Forty-eight years into her ownership of Lebanon’s iconic Munger Moss Motel, Ramona Lehman still greets her guests with wide smiles, warm hugs and generous advice on what to see next on Route 66, the legendary highway outside her front door.
“My Route 66 people, they’re my family,” Ramona explained on a recent Wednesday after extended goodbyes to Roland and Brigitte Schweitzer of Munich, Germany, when they checked out of the motel.
Ramona was beaming after the Schweitzers showed her a German-language Route 66 travel guide that devotes a full page to the Munger Moss, identifying the motel as a “magic moment” along The Mother Road.

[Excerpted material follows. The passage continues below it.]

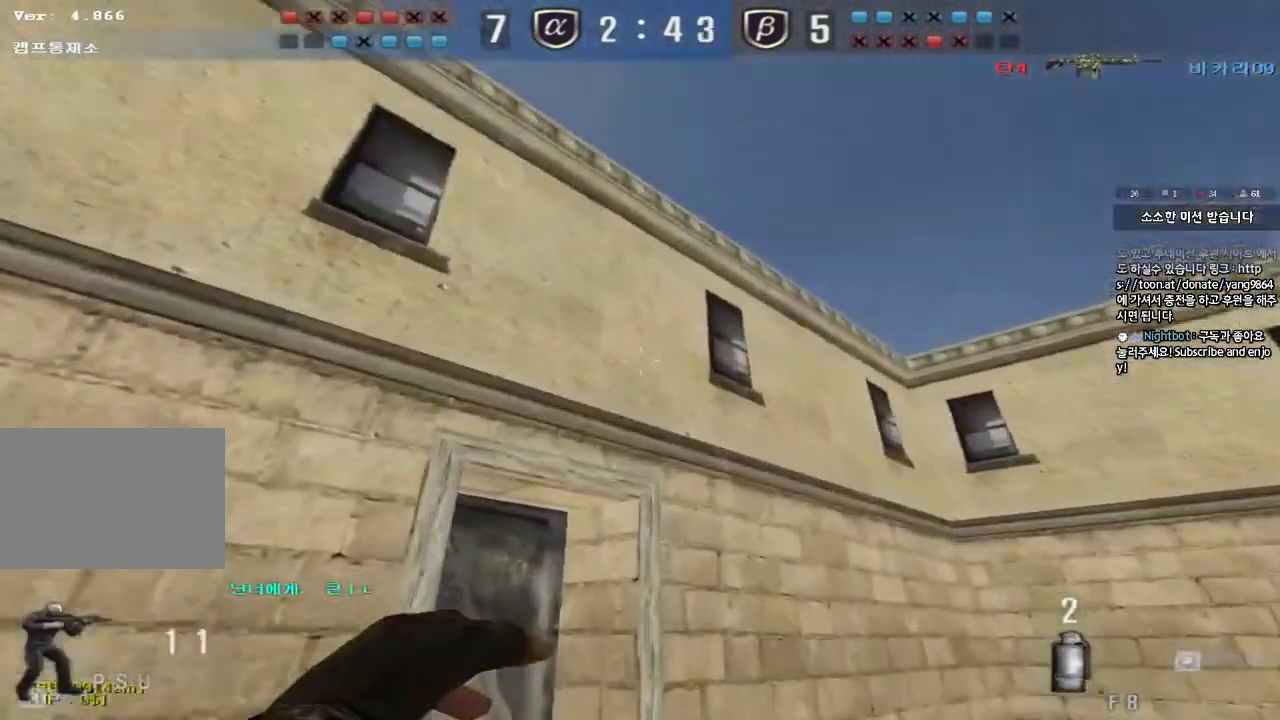
{"keys": ["a"]}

“I had some lovely people last night,” Ramona said after she hugged the Schweitzers one last time and they departed in their rented SUV to a tire-repair shop Ramona had recommended.

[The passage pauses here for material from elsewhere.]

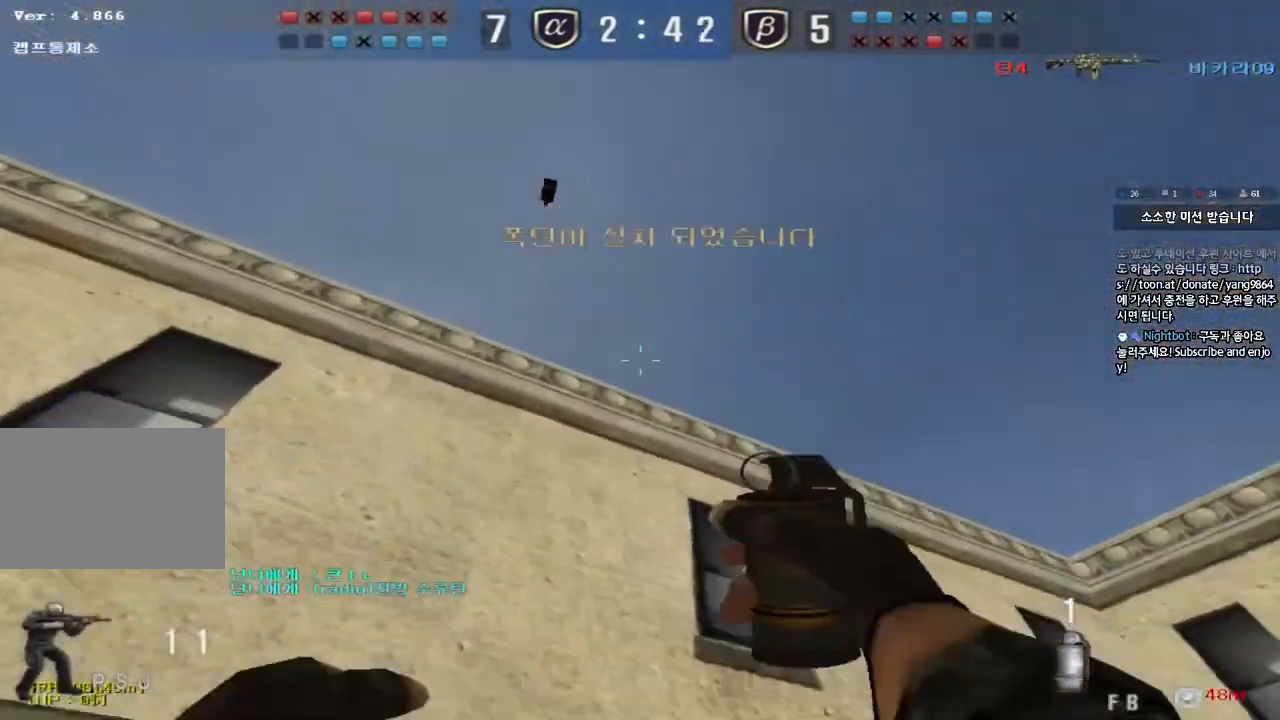
{"keys": ["a", "s"], "events": [[17, "w", "down"], [250, "w", "up"], [300, "space", "down"], [333, "s", "down"], [500, "space", "up"]]}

Besides the German couple, the Munger Moss also was host that night to two men and a woman from Spain. “And I had a couple out of Oklahoma. He’s an old cowboy,” she said with a laugh.
“The people who travel Route 66, it costs a lot of money to travel Route 66, but they’re all decent human beings,” Ramona said. “They aren’t out to destroy your place. They appreciate what you have. They appreciate that this place is like it used to be.
“And I get a lot of hugs.”
At 81, Ramona Lehman is known worldwide among those who travel and treasure Route 66. The motel’s office displays several of the honors she and her late husband, Bob, have received for their support of Route 66. And on June 15, she will receive another honor when, for the second time, she is grand marshal of the Lebanon Route 66 Festival parade.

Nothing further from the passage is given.